Marketing and education campaigns can help to dispel myths about the relationship between citizenship status and program eligibility, or preconceptions or stigma about the concept of public assistance. Noncitizen populations with fears about deportation and public charge issues may benefit from marketing materials that explain their specific eligibility for benefits. Marketing and education campaigns can also help to target populations located in specific geographic areas, including rural populations and community colleges. For example, low-income students may benefit from campaigns that inform them of benefits for which they may be eligible and application assistance located on campus. Three types of marketing strategies used by the case study sites include the following:
Media Campaigns. Several case study sites developed media campaigns to increase awareness of their tools. DSS staff in Delaware used public service announcements (PSAs) to convey the message that ASSIST is "easy, quick, and free." OBB also created a comprehensive marketing campaign that included a wide-scale media campaign with PSAs on cable access TV and radio, billboards, and newspaper ads. One of Project Bread’s key objectives in the Reaching the Latino Working Poor in Massachusetts Demonstration was to dispel myths about the relationship between citizenship status and public assistance. Project Bread developed print materials, including postcards, brochures, and posters, to distribute at community events and to CBOs. They also developed and placed PSAs on local Spanish-language radio and public cable television shows and in Spanish-language newspapers.

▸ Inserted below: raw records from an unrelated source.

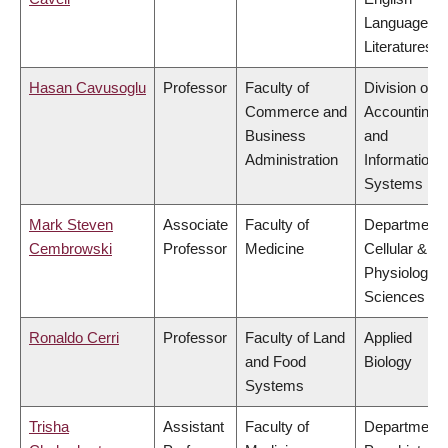
Language a
Literatures
Hasan Cavusoglu
Professor
Faculty of
Division of
Commerce and
Accounting
Business
and
Administration
Information
Systems
Mark Steven
Associate
Faculty of
Department 
Cembrowski
Professor
Medicine
Cellular &
Physiologica
Sciences
Ronaldo Cerri
Professor
Faculty of Land
Applied
and Food
Biology
Systems
Trisha
Assistant
Faculty of
Department 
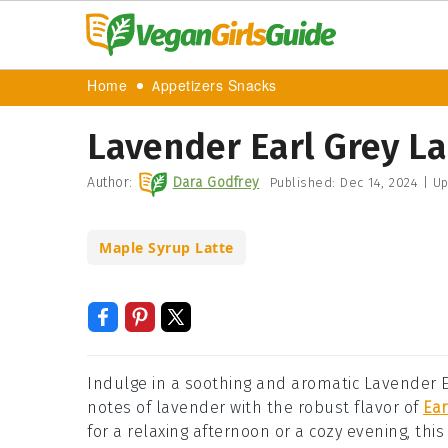
Home
Appetizers Snacks
Lavender Earl Grey La
Author:
Dara Godfrey
Published:
Dec 14, 2024
|
Up
Maple Syrup Latte
Indulge in a soothing and aromatic Lavender 
notes of lavender with the robust flavor of
Ear
for a relaxing afternoon or a cozy evening, thi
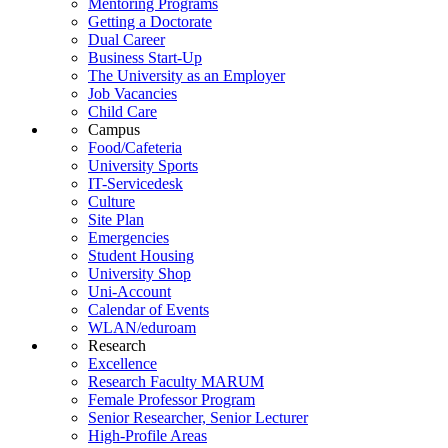
Mentoring Programs
Getting a Doctorate
Dual Career
Business Start-Up
The University as an Employer
Job Vacancies
Child Care
Campus
Food/Cafeteria
University Sports
IT-Servicedesk
Culture
Site Plan
Emergencies
Student Housing
University Shop
Uni-Account
Calendar of Events
WLAN/eduroam
Research
Excellence
Research Faculty MARUM
Female Professor Program
Senior Researcher, Senior Lecturer
High-Profile Areas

Marketing Materials. The Single Stop USA national office provides outreach assistance and materials to each site to help it publicize its services. Each site has access to posters and a flyer template. The site manual also includes an outreach section that provides ideas about how to reach the target population. For example, at community colleges, the manual suggests contacting the academic affairs office to get permission to go into classrooms to inform students about the campus site. OBB staff also disseminate information through business cards, posters, and pencils that include a 1-800 number and a website address for more information. For instance, one series of flyers focuses on the message "File Your Taxes for Free!" and describes OBB’s services and how to access them. Each flyer shows a person or a family representing a range of ages and races.
Marketing Teams. ACCESS NYC hired a five-person team to inform the public about its online resource. Staff conducted trainings and presentations on ACCESS NYC for city and CBO staff and worked with city agencies and CBOs generally to encourage them to place the ACCESS NYC logo on their own websites. In addition, staff conducted train-the-trainer sessions at each workforce center in the city so that center staff could pass on knowledge of ACCESS NYC to other staff in their own and partner organizations.